What you will do
Reproduce each line of the data below verbatim, omitting the pictures from your answer.

Content starts

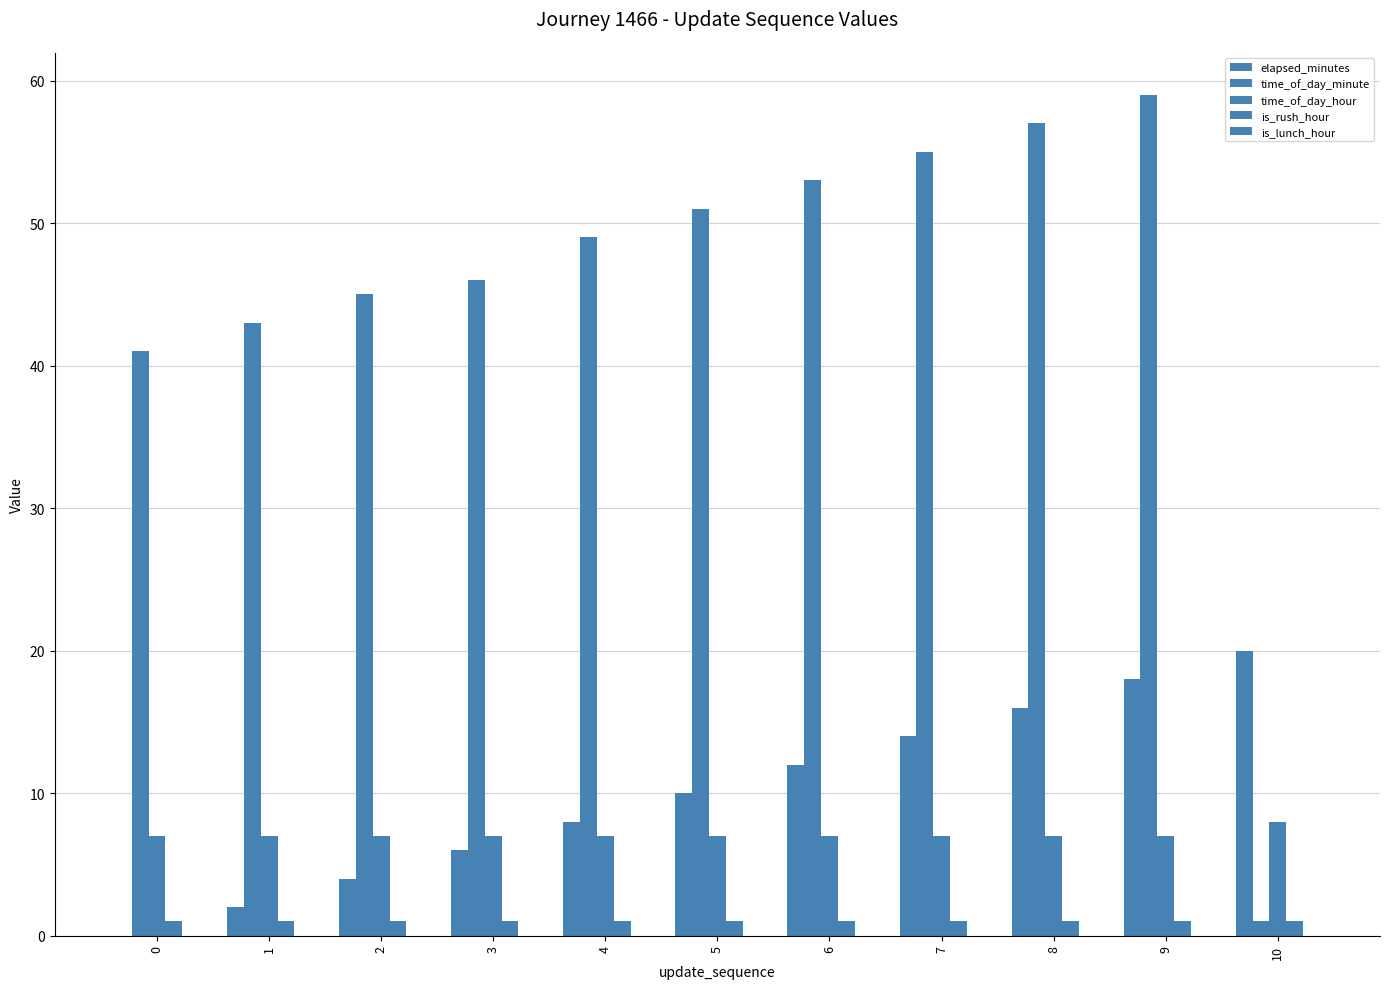

What is the lowest value of the is_rush_hour series?

1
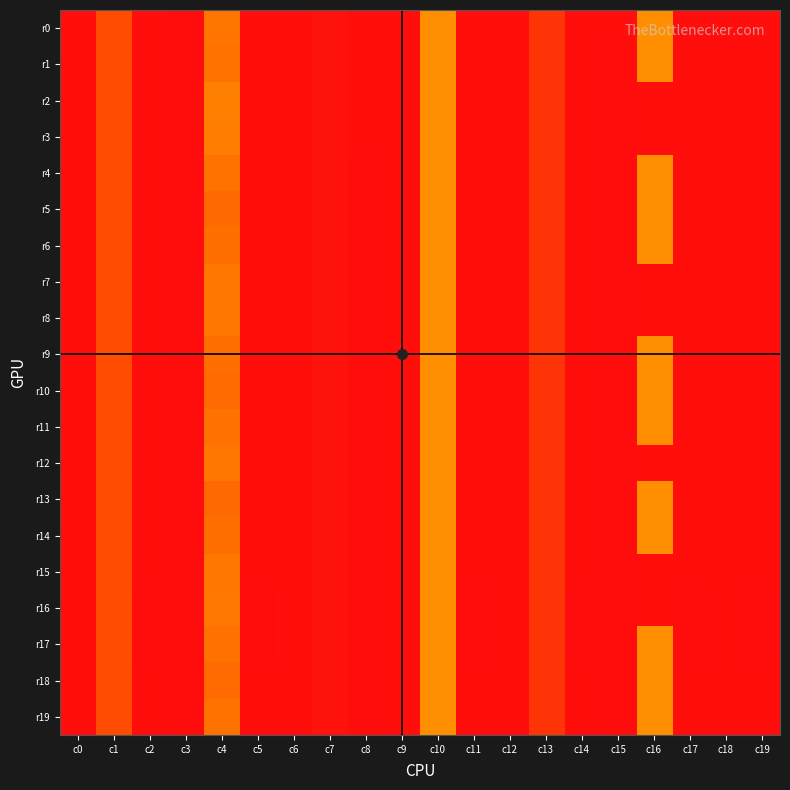

At which category is the sum across all series the highest?

c1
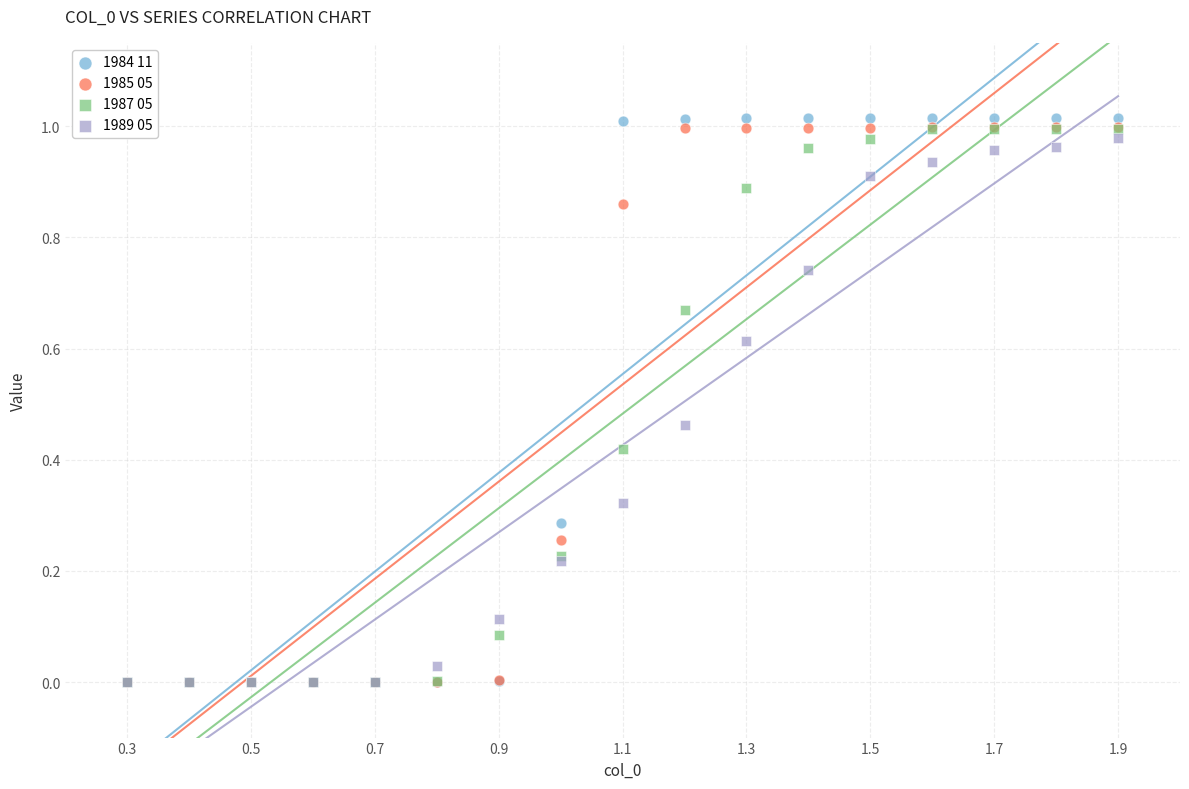

Which series reaches the maximum Y coordinate?

1984 11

Content ends

Written response
What is the lowest value of the is_rush_hour series?

1

At which category is the sum across all series the highest?

c1

Which series reaches the maximum Y coordinate?

1984 11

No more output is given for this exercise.